Stored items

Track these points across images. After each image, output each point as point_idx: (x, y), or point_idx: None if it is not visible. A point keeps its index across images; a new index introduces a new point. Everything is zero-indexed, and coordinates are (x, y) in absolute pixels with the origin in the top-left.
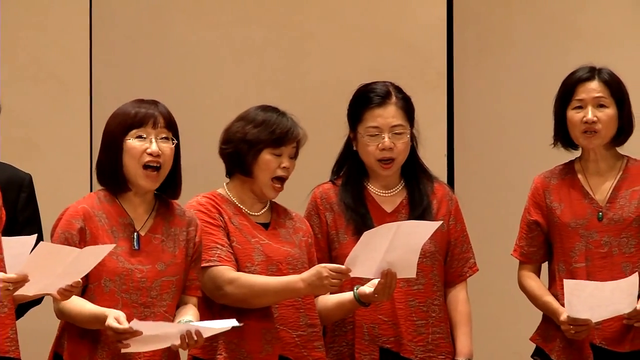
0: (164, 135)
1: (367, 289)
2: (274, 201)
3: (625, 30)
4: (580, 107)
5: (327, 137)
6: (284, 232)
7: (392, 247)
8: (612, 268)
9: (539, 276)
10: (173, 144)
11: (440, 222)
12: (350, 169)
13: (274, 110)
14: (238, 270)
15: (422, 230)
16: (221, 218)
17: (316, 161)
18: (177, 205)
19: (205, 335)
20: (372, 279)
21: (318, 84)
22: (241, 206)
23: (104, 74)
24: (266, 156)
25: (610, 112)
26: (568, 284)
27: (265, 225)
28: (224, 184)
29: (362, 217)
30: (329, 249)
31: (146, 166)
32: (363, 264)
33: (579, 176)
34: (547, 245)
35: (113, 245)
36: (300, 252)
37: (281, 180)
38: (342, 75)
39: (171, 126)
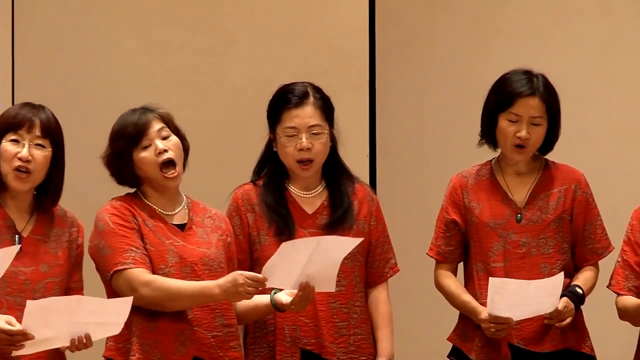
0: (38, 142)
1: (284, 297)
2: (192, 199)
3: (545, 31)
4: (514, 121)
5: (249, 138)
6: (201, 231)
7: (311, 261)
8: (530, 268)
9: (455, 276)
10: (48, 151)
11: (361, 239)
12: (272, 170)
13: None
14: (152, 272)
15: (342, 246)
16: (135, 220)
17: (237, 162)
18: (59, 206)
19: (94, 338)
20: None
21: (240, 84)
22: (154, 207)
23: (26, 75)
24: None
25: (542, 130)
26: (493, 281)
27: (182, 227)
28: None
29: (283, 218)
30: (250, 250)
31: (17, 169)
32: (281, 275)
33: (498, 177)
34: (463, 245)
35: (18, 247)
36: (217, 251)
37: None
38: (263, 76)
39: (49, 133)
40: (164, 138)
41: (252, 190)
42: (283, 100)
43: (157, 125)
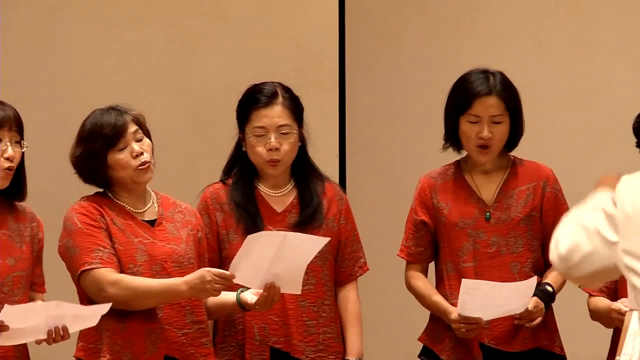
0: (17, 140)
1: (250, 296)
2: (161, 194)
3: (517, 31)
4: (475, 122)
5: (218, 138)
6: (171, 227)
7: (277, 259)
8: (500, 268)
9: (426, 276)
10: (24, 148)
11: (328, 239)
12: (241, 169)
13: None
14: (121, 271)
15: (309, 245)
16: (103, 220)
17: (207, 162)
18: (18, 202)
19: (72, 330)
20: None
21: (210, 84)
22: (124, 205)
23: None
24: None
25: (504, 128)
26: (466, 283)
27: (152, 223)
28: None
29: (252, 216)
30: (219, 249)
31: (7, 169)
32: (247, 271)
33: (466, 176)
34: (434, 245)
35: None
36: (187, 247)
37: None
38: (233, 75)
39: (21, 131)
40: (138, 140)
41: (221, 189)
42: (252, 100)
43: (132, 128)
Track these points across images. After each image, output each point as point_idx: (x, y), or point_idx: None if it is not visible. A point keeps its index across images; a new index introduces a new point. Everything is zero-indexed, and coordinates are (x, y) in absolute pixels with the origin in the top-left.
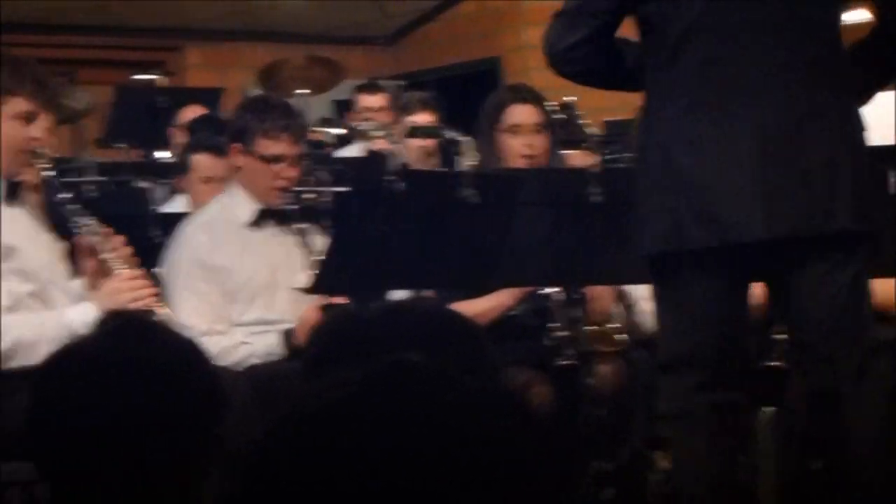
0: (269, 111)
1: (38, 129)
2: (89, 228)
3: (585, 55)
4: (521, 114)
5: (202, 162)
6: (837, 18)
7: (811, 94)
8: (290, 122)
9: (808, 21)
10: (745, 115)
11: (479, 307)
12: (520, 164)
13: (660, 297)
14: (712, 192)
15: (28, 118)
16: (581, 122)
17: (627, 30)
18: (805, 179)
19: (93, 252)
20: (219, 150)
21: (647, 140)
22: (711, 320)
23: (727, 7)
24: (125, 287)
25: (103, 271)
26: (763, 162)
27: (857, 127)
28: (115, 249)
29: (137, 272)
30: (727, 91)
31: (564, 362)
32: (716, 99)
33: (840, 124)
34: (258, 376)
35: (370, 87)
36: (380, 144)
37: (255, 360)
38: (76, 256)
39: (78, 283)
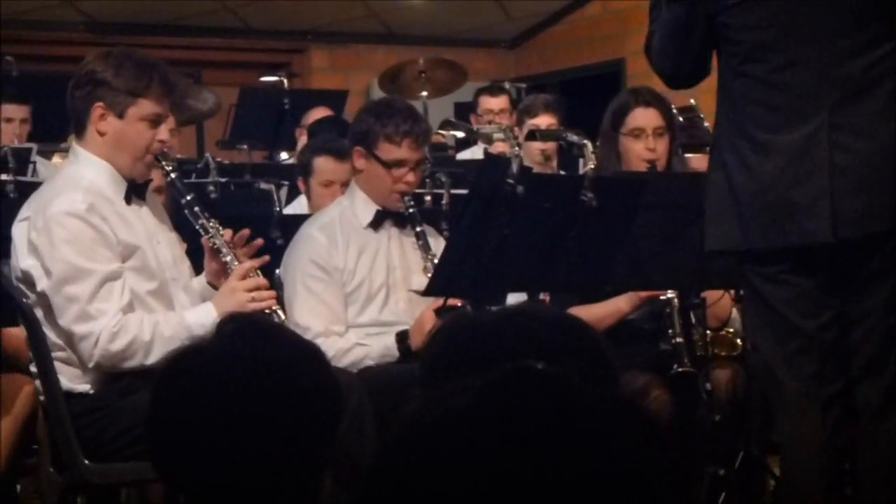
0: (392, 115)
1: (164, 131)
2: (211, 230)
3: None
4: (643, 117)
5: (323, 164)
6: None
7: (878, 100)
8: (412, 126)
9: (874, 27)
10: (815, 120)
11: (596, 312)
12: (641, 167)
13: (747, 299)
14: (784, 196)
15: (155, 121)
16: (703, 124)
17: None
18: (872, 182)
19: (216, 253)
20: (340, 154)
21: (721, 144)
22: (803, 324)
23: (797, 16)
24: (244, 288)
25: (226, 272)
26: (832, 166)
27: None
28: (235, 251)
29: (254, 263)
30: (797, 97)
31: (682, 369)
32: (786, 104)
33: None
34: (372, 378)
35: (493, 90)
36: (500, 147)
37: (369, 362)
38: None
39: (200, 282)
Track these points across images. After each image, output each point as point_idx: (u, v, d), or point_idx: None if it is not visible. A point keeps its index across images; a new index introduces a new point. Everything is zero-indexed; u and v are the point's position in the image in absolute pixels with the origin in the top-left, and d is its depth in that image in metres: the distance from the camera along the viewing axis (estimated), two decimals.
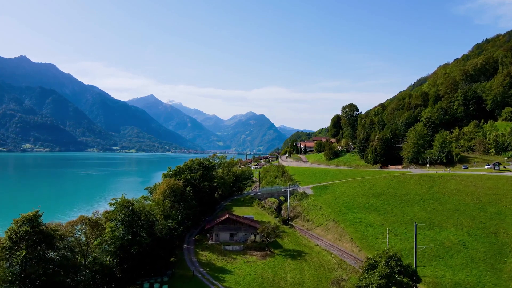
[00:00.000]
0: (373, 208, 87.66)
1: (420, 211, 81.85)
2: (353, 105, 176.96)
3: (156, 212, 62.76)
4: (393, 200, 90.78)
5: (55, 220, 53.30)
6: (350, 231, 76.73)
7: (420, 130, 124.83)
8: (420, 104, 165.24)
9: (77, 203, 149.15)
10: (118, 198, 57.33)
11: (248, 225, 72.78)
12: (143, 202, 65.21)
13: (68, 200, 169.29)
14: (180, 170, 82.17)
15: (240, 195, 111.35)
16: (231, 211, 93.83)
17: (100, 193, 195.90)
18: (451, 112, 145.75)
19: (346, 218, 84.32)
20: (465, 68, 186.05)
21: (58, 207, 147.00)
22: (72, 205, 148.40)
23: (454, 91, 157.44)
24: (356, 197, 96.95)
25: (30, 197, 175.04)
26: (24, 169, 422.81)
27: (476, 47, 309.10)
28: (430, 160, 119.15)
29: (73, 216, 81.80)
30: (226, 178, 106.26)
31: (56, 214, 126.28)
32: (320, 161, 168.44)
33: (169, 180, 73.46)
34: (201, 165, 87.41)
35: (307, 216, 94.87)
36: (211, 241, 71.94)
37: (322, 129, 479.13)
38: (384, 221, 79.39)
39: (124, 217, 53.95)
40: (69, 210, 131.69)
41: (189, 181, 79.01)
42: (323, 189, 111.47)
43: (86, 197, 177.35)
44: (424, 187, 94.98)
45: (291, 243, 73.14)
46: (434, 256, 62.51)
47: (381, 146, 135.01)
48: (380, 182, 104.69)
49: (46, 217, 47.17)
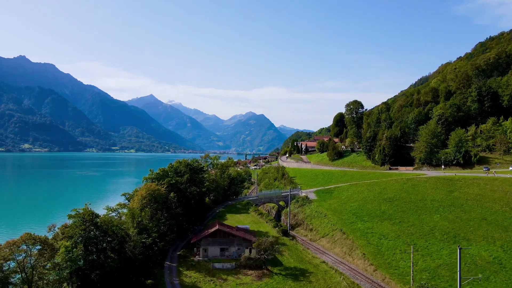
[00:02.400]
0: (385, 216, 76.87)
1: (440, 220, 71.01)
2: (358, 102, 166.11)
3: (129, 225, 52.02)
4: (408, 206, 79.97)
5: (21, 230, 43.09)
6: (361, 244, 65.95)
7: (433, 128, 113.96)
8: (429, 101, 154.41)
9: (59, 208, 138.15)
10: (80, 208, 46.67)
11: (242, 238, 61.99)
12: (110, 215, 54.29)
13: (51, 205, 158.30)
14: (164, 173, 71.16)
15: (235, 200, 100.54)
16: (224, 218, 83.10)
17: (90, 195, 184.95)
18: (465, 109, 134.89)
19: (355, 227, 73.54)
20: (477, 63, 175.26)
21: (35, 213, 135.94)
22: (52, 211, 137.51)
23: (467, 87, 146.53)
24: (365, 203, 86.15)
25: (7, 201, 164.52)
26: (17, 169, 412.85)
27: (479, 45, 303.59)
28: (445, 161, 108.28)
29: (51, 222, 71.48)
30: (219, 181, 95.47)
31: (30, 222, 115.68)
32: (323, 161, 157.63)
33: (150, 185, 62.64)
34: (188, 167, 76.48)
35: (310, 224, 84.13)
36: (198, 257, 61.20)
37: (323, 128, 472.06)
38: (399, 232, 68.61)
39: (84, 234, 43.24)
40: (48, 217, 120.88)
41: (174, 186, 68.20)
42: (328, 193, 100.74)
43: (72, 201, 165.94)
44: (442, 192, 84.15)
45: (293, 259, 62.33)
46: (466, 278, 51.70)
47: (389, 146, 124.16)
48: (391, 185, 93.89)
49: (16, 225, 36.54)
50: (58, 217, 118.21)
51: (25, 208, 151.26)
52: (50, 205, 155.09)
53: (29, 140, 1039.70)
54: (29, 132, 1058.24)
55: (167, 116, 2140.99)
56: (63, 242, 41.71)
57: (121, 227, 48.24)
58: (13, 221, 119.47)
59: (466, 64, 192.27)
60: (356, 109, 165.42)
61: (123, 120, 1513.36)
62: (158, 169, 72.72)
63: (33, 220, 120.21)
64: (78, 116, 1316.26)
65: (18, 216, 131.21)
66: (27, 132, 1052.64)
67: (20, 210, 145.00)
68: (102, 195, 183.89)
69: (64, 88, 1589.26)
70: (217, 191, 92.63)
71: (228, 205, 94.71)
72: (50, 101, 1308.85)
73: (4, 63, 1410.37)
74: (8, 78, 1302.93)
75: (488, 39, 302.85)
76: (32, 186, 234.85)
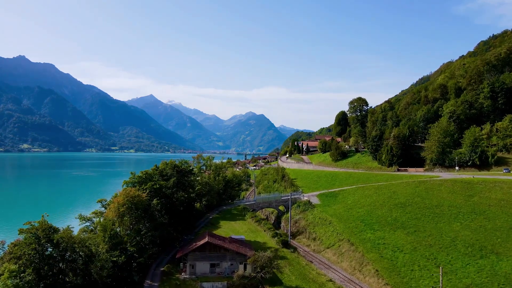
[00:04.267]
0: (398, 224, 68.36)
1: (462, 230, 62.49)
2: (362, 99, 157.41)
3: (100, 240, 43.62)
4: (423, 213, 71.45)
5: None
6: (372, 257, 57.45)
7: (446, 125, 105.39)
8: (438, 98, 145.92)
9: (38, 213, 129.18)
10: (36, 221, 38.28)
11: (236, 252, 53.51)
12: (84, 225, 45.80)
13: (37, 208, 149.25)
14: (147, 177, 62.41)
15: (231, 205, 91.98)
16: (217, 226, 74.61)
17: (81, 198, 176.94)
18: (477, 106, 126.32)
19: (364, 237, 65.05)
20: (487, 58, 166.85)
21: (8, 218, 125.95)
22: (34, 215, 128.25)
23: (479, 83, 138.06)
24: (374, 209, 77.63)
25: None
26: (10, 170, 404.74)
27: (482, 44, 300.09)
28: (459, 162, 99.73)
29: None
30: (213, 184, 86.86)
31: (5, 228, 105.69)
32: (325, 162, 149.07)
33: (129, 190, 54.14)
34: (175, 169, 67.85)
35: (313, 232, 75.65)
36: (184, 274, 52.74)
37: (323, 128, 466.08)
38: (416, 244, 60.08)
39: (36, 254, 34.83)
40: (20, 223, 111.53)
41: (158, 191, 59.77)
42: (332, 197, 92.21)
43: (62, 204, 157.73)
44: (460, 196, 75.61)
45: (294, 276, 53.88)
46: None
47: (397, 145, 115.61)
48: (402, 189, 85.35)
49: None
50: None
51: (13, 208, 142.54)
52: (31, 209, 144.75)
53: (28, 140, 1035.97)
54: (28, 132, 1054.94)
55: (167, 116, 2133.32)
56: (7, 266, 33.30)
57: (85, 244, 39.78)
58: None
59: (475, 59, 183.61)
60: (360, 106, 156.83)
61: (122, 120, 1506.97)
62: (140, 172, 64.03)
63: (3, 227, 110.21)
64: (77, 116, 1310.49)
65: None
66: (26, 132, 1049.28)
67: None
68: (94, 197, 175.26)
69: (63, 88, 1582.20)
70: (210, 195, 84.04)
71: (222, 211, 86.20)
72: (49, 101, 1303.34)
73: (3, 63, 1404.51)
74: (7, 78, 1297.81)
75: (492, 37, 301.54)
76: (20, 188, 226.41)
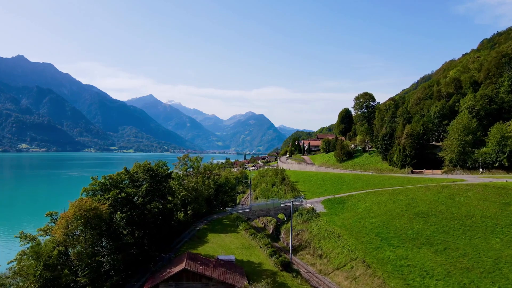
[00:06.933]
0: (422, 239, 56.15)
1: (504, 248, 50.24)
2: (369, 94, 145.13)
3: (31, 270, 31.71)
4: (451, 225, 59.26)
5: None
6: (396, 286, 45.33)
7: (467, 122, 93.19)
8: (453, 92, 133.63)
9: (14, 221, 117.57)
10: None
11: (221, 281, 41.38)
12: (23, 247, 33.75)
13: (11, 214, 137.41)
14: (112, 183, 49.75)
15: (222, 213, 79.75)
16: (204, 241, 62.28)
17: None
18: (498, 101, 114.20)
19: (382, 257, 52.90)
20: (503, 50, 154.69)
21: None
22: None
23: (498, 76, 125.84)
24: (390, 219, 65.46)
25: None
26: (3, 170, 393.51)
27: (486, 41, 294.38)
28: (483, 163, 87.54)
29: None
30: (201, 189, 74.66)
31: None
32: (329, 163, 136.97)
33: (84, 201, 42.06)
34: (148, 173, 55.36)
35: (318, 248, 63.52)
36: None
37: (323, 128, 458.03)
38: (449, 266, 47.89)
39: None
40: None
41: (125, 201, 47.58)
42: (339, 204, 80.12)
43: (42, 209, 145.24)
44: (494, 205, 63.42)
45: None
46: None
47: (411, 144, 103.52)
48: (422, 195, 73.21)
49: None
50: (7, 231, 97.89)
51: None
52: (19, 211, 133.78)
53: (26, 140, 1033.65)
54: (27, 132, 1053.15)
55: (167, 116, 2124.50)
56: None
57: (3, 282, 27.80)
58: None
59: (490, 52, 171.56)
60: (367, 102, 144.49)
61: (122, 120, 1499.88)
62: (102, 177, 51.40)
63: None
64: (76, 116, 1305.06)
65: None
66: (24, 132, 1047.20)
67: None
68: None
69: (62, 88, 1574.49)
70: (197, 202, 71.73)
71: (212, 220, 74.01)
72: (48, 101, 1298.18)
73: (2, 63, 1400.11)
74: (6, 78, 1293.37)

### PROBLEM
All lines above from the one containing "9: (77, 203, 149.15)" to the one containing "49: (46, 217, 47.17)" must be repeated exactly, both lines included, and no others.

### SOLUTION FOR THIS TASK
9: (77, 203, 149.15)
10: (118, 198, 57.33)
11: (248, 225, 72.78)
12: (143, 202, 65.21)
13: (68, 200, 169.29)
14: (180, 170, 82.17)
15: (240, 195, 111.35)
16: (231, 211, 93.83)
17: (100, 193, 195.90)
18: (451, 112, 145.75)
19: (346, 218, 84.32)
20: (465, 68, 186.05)
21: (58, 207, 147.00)
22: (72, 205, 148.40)
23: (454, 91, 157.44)
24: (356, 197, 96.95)
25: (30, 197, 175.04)
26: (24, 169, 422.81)
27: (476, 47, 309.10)
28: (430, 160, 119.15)
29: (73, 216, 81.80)
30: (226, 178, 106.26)
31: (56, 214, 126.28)
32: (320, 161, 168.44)
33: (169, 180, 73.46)
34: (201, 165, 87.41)
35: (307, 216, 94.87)
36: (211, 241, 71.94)
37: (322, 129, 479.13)
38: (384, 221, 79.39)
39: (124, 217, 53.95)
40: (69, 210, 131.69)
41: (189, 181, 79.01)
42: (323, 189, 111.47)
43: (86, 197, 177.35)
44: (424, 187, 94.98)
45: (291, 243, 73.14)
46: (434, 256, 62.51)
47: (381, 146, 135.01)
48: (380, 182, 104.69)
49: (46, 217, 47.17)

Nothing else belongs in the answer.